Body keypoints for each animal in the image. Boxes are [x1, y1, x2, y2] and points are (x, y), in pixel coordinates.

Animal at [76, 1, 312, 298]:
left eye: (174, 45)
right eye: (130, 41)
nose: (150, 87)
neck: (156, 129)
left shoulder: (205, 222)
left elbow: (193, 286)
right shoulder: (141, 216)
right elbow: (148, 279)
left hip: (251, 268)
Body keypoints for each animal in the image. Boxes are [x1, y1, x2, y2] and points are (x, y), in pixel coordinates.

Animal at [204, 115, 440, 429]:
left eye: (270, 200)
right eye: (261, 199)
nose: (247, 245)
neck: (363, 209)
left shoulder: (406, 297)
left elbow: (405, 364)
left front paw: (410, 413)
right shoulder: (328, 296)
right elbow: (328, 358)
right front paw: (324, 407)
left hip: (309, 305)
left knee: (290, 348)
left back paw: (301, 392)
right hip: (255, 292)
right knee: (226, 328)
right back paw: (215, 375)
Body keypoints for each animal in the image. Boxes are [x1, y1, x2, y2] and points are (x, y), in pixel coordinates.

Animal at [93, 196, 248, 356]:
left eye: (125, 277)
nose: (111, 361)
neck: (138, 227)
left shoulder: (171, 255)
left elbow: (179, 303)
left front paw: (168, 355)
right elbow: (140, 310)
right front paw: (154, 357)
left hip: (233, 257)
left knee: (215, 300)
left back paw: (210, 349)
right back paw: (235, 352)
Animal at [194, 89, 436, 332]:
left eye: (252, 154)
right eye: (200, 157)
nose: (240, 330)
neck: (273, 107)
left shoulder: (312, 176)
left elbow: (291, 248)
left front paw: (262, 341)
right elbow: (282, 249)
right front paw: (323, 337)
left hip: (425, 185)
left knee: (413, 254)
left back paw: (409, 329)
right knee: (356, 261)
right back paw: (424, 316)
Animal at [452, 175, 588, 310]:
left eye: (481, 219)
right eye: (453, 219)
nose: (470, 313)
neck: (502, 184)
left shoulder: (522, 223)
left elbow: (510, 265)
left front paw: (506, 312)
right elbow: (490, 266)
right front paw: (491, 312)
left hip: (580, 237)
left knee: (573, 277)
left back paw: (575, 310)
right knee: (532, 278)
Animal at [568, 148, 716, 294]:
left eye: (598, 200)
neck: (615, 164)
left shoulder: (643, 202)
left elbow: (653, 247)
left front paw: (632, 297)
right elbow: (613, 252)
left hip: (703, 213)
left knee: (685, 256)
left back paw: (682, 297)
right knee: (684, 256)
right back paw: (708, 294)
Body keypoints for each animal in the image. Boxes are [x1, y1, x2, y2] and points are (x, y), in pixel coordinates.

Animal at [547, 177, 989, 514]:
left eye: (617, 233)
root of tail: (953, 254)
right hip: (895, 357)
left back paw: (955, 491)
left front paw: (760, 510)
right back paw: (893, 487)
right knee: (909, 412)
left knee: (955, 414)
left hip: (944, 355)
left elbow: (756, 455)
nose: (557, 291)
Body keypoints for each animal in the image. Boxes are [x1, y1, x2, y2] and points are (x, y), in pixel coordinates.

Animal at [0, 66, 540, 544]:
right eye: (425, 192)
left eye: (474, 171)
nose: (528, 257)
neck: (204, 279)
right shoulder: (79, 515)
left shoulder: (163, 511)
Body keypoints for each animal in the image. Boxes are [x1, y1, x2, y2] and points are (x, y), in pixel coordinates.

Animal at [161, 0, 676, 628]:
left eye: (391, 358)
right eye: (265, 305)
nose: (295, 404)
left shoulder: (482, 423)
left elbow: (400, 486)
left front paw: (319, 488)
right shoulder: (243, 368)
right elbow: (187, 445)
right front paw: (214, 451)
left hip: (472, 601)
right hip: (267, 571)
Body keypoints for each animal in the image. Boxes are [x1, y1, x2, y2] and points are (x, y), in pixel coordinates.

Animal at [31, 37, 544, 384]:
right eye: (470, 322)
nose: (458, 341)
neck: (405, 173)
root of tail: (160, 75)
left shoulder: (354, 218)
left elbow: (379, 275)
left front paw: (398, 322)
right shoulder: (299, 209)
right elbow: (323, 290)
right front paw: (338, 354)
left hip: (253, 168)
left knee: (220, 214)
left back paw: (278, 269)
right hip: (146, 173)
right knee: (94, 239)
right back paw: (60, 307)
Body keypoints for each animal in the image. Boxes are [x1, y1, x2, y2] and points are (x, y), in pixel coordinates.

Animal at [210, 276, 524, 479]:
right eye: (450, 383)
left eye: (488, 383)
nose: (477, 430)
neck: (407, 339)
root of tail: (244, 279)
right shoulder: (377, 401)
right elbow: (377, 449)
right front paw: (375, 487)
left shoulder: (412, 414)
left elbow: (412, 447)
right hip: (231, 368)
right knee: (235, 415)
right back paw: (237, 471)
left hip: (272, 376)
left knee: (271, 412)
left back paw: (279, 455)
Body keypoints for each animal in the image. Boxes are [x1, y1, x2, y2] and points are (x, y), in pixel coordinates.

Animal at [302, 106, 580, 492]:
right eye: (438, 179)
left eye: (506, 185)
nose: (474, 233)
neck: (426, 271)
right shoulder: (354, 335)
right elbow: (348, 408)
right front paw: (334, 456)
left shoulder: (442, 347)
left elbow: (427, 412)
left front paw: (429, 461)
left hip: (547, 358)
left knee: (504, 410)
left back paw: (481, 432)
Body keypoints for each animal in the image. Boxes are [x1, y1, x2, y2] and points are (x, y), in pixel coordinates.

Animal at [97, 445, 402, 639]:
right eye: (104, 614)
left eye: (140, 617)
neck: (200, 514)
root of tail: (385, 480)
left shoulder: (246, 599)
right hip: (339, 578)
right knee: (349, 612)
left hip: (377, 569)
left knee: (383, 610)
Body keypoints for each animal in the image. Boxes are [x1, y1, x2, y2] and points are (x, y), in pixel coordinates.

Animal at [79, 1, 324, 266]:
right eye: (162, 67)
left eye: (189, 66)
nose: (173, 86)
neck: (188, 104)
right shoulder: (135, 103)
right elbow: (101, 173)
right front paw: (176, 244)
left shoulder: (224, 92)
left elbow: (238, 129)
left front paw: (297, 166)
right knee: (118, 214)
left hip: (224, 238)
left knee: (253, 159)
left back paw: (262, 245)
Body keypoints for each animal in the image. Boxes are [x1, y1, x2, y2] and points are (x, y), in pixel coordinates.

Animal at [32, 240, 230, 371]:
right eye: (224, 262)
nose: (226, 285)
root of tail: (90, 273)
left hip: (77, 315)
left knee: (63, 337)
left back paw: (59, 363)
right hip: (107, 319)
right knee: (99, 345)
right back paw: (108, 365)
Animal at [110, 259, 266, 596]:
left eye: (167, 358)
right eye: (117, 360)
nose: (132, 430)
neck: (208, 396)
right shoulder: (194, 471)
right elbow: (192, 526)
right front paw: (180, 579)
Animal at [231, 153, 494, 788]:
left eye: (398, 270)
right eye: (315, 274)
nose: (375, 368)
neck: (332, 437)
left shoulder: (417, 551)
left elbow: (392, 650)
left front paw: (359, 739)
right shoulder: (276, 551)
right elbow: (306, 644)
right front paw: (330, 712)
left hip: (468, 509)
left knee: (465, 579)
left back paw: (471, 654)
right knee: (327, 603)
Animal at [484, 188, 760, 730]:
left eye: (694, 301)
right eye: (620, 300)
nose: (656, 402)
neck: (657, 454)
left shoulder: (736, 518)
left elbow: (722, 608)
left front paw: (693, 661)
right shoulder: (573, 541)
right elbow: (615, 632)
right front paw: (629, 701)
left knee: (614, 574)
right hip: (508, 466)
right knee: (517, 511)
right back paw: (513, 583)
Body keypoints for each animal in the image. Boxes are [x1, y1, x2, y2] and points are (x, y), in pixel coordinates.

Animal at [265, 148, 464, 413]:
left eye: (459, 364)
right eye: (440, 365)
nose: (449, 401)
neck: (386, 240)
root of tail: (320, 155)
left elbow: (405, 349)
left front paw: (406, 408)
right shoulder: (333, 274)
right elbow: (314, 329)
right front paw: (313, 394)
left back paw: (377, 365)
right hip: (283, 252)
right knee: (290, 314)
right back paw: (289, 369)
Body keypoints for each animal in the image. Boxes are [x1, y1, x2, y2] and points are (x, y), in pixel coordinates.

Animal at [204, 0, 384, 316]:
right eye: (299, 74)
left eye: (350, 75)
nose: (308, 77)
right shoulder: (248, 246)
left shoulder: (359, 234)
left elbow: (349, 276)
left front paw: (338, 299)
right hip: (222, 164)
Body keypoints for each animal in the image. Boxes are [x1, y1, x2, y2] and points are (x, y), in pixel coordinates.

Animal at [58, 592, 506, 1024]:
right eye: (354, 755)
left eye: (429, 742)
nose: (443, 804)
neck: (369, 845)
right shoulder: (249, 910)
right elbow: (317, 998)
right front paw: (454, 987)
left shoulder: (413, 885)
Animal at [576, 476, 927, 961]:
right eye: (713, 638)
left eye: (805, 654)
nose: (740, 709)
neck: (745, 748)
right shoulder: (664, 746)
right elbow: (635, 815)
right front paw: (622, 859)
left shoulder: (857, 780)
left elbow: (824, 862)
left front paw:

# # #

Using the data above, extract exactly the lines from the one that holds "left back paw: (575, 310)" to the one that holds "nose: (557, 291)", both ends included, and no others.

Result »
left back paw: (575, 310)
right knee: (532, 278)
Animal at [568, 148, 716, 294]:
left eye: (598, 200)
neck: (615, 164)
left shoulder: (643, 202)
left elbow: (653, 247)
left front paw: (632, 297)
right elbow: (613, 252)
left hip: (703, 213)
left knee: (685, 256)
left back paw: (682, 297)
right knee: (684, 256)
right back paw: (708, 294)
Body keypoints for each animal in the image. Boxes are [x1, y1, x2, y2] and points are (x, y), in pixel coordinates.

Animal at [547, 177, 989, 514]:
left eye: (617, 233)
root of tail: (953, 254)
right hip: (895, 357)
left back paw: (955, 491)
left front paw: (760, 510)
right back paw: (893, 487)
right knee: (909, 412)
left knee: (955, 414)
left hip: (944, 355)
left elbow: (756, 455)
nose: (557, 291)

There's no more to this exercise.